Sunday, January 29, 2012

Sunday's Families Matter...


So since I focused so much on Kailey in the last blog, this one will be about Braden. Keep in mind my kids HATE when I write about them, so I do have to respect them and their wishes. My blogs about them will be short and sweet but to the point. So, when Braden was in highschool I have to say he was miserable. The last two years of his highschool career was horrible. It was so bad, I have NEVER seen my kid that unhappy. It wasn't the social aspect of highschool..god know's he did great there, it was the support from the "special ed" program that was absolutely terrible. I shouldn't even say support, I can't even count on my fingers the amount of times I had to go in to explain something over and over again to them.
Honestly, i think they had limited experience with "Special needs" kids and kinda just lumped them all under the same umbrella and kept them there.
Most of you know i could a book about this topic, special needs kids and the school board. I won't go into that topic because that's a whole lot of typing.
In grade 11 we had decided to let Braden take spare's...badically he understood that with taking spare's he'd be taking longer to graduate highschool. I loved the fact that he had some spares but worried that once grade 12 hit, he'd hate being in that school. Especially once his friends all started to graduate and go off to college and university.
Needless to say, we were right...once his friends left that highschool he hated it..basically he out grew it. He didn't feel like he belonged there any more. We respected that and he asked if he could finish highschool online?! I was terrified!! I opposed the idea at first, and kinda felt that maybe doing school from home would make him lazy?! i figured he just wouldn't do it...he would be pre-occupied by everything else going on at home. Not only those concerns arose, but I was also worried that i wouldn't have any more control over his education. That really scared me!
It took alot for me to accept this idea of Braden being schooled at home, however always in the back of my mind I couldn't stand the thought of him going in that school everyday and being soooo unhappy. He was so unhappy with his educational assistance and just didn't feel like he would be able to deal with the way they treated him. Bottom line, he out grew them.
So, we took a leap of faith and Braden started two online courses from our hotel room in Ottawa, AND i had NO say in any of it.
He did it all on his own, I can't even begin to describe the feeling of relief that began to settle in quickly once i could see how he could handle this online education. IT WAS BY FAR THE BEST THING WE EVER DID and that my friends is the honest to god truth! I must admit, the boy was right. This online course thing has been the best thing for him. It gives him the time to wake up in the morning on his own time, take his time getting ready, choosing his clothes, personal care and all those things that use to have to be done within an hour in order to get out the door, which somedays caused ALOT Of stress. Today he is a clear headed, rested, happy young man who has a goal set in mind and is taking all the right steps to get there. Since quitting going to school daily Braden has become healthier, happier and he's building muscle and self confidence.
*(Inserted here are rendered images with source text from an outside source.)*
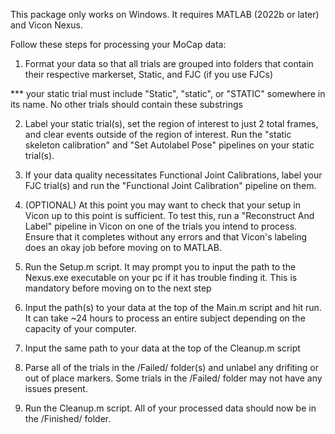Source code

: This package only works on Windows. It requires MATLAB (2022b or later) and Vicon Nexus.

Follow these steps for processing your MoCap data:

1) Format your data so that all trials are grouped into folders that contain their respective markerset, Static, and FJC (if you use FJCs) 

*** your static trial must include "Static", "static", or "STATIC" somewhere in its name. No other trials should contain these substrings
     
2) Label your static trial(s), set the region of interest to just 2 total frames, and clear events outside of the region of interest. 
 Run the "static skeleton calibration" and "Set Autolabel Pose" pipelines on your static trial(s).
    
3) If your data quality necessitates Functional Joint Calibrations, label your FJC trial(s) and run the "Functional Joint Calibration" pipeline on them.

4) (OPTIONAL) At this point you may want to check that your setup in Vicon up to this point is sufficient. To test this, run a "Reconstruct And Label" pipeline in Vicon on one of the trials you intend to process. Ensure that it completes without any errors and that Vicon's labeling does an okay job before moving on to MATLAB.

5) Run the Setup.m script. It may prompt you to input the path to the Nexus.exe executable on your pc if it has trouble finding it. This is mandatory before moving on to the next step
 
6) Input the path(s) to your data at the top of the Main.m script and hit run. It can take ~24 hours to process an entire subject depending on the capacity of your computer.
  
7) Input the same path to your data at the top of the Cleanup.m script
 
8) Parse all of the trials in the /Failed/ folder(s) and unlabel any drifiting or out of place markers. Some trials in the /Failed/ folder may not have any issues present.
  
9) Run the Cleanup.m script. All of your processed data should now be in the /Finished/ folder.
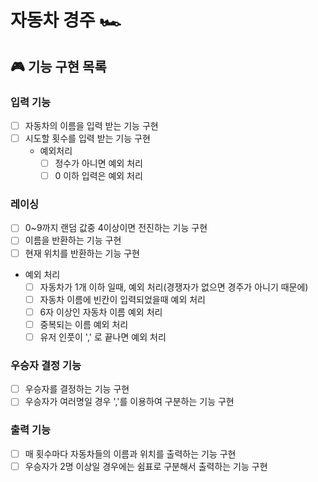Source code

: # 자동차 경주 🏎

## 🎮 기능 구현 목록

### 입력 기능

- [ ] 자동차의 이름을 입력 받는 기능 구현
- [ ] 시도할 횟수를 입력 받는 기능 구현
    - 예외처리
        - [ ] 정수가 아니면 예외 처리
        - [ ] 0 이하 입력은 예외 처리

### 레이싱

- [ ] 0~9까지 랜덤 값중 4이상이면 전진하는 기능 구현
- [ ] 이름을 반환하는 기능 구현
- [ ] 현재 위치를 반환하는 기능 구현

- 예외 처리
    - [ ] 자동차가 1개 이하 일때, 예외 처리(경쟁자가 없으면 경주가 아니기 때문에)
    - [ ] 자동차 이름에 빈칸이 입력되었을때 예외 처리
    - [ ] 6자 이상인 자동차 이름 예외 처리
    - [ ] 중복되는 이름 예외 처리
    - [ ] 유저 인풋이 ',' 로 끝나면 예외 처리

### 우승자 결정 기능

- [ ] 우승자를 결정하는 기능 구현
- [ ] 우승자가 여러명일 경우 ','를 이용하여 구분하는 기능 구현

### 출력 기능

- [ ] 매 횟수마다 자동차들의 이름과 위치를 출력하는 기능 구현
- [ ] 우승자가 2명 이상일 경우에는 쉼표로 구분해서 출력하는 기능 구현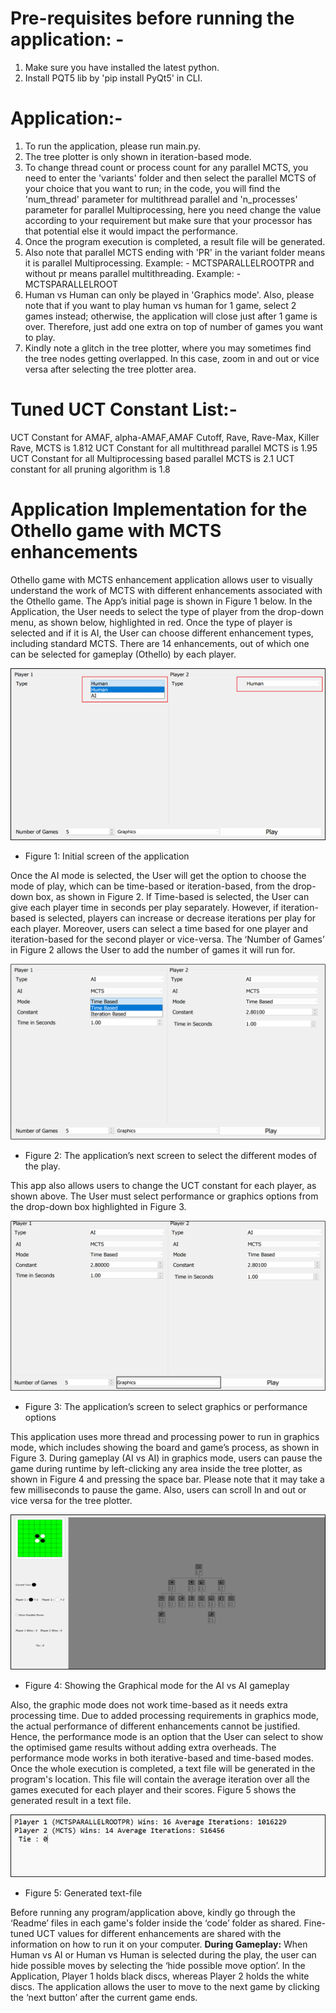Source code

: # Pre-requisites before running the application: -
1. Make sure you have installed the latest python.
2. Install PQT5 lib by 'pip install PyQt5' in CLI.

# Application:-
1. To run the application, please run main.py.
2. The tree plotter is only shown in iteration-based mode.
3. To change thread count or process count for any parallel MCTS, you need to enter the 'variants' folder and then select the parallel MCTS of your choice that you want to run; in the code, you will find the 'num_thread' parameter for multithread parallel and 'n_processes' parameter for parallel Multiprocessing, here you need change the value according to your requirement but make sure that your processor has that potential else it would impact the performance.
4. Once the program execution is completed, a result file will be generated.
5. Also note that parallel MCTS ending with 'PR' in the variant folder means it is parallel Multiprocessing. Example: - MCTSPARALLELROOTPR and without pr means parallel multithreading. Example: - MCTSPARALLELROOT
6. Human vs Human can only be played in 'Graphics mode'. Also, please note that if you want to play human vs human for 1 game, select 2 games instead; otherwise, the application will close just after 1 game is over. Therefore, just add one extra on top of number of games you want to play.
7. Kindly note a glitch in the tree plotter, where you may sometimes find the tree nodes getting overlapped. In this case, zoom in and out or vice versa after selecting the tree plotter area.

# Tuned UCT Constant List:-

UCT Constant for AMAF, alpha-AMAF,AMAF Cutoff, Rave, Rave-Max, Killer Rave, MCTS is 1.812
UCT Constant for all multithread parallel MCTS is 1.95
UCT Constant for all Multiprocessing based parallel MCTS is 2.1
UCT constant for all pruning algorithm is 1.8


# Application Implementation for the Othello game with MCTS enhancements

Othello game with MCTS enhancement application allows user to visually understand the work of MCTS with different enhancements associated with the Othello game. The App’s initial page is shown in Figure 1 below.
In the Application, the User needs to select the type of player from the drop-down menu, as shown below, highlighted in red. Once the type of player is selected and if it is AI, the User can choose different enhancement types, including standard MCTS. There are 14 enhancements, out of which one can be selected for gameplay (Othello) by each player.

![Project Logo](https://github.com/DasDebasish1/MCTS_Othello_Game_Application/blob/main/pic1.png)

* Figure 1: Initial screen of the application

Once the AI mode is selected, the User will get the option to choose the mode of play, which can be time-based or iteration-based, from the drop-down box, as shown in Figure 2. If Time-based is selected, the User can give each player time in seconds per play separately. However, if iteration-based is selected, players can increase or decrease iterations per play for each player. Moreover, users can select a time based for one player and iteration-based for the second player or vice-versa. The ‘Number of Games’ in Figure 2 allows the User to add the number of games it will run for.

![Project Logo](https://github.com/DasDebasish1/MCTS_Othello_Game_Application/blob/main/pic2.png)

* Figure 2: The application’s next screen to select the different modes of the play.

This app also allows users to change the UCT constant for each player, as shown above. The User must select performance or graphics options from the drop-down box highlighted in Figure 3.

![Project Logo](https://github.com/DasDebasish1/MCTS_Othello_Game_Application/blob/main/pic3.png)

* Figure 3: The application’s screen to select graphics or performance options

This application uses more thread and processing power to run in graphics mode, which includes showing the board and game’s process, as shown in Figure 3.
During gameplay (AI vs AI) in graphics mode, users can pause the game during runtime by left-clicking any area inside the tree plotter, as shown in Figure 4 and pressing the space bar. Please note that it may take a few milliseconds to pause the game. Also, users can scroll In and out or vice versa for the tree plotter.

![Project Logo](https://github.com/DasDebasish1/MCTS_Othello_Game_Application/blob/main/pic4.png)

* Figure 4: Showing the Graphical mode for the AI vs AI gameplay

Also, the graphic mode does not work time-based as it needs extra processing time. Due to added processing requirements in graphics mode, the actual performance of different enhancements cannot be justified. Hence, the performance mode is an option that the User can select to show the optimised game results without adding extra overheads. The performance mode works in both iterative-based and time-based modes.
Once the whole execution is completed, a text file will be generated in the program's location. This file will contain the average iteration over all the games executed for each player and their scores. Figure 5 shows the generated result in a text file.

![Project Logo](https://github.com/DasDebasish1/MCTS_Othello_Game_Application/blob/main/pic5.png)

* Figure 5: Generated text-file

Before running any program/application above, kindly go through the ‘Readme’ files in each game's folder inside the ‘code’ folder as shared. Fine-tuned UCT values for different enhancements are shared with the information on how to run it on your computer.
**During Gameplay:** When Human vs AI or Human vs Human is selected during the play, the user can hide possible moves by selecting the ‘hide possible move option’. In the Application, Player 1 holds black discs, whereas Player 2 holds the white discs. The application allows the user to move to the next game by clicking the ‘next button’ after the current game ends.

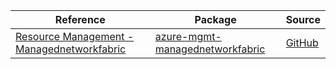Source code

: | Reference | Package | Source |
|---|---|---|
|[Resource Management - Managednetworkfabric](mgmt-managednetworkfabric-readme.md)|[azure-mgmt-managednetworkfabric](https://pypi.org/project/azure-mgmt-managednetworkfabric)|[GitHub](https://github.com/Azure/azure-sdk-for-python/blob/main/sdk/managednetworkfabric/azure-mgmt-managednetworkfabric)|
I'm very happy to hear about his progress. I will admit in the beginning once we got home from Ottawa i sort of thought maybe things were to easy for him. But then he showed me his marks online and we chatted about his goals for going to college and I feel better. He's really growing up, there has been alot of changes lately that Paul and I are seeing in him and we LOVE it! He seems much happier, he enjoys family get togethers and he still loves being with his friends.
I didn't see this one coming...honestly..the thought of Braden being right humbled me and made me realize that he is growing up and I need to respect him of that. He starts his second 2 courses in the next two weeks and then he is finished, DONE highschool. Then we start looking at all the options for college...that is when once again, my life will be busy..things will be changing!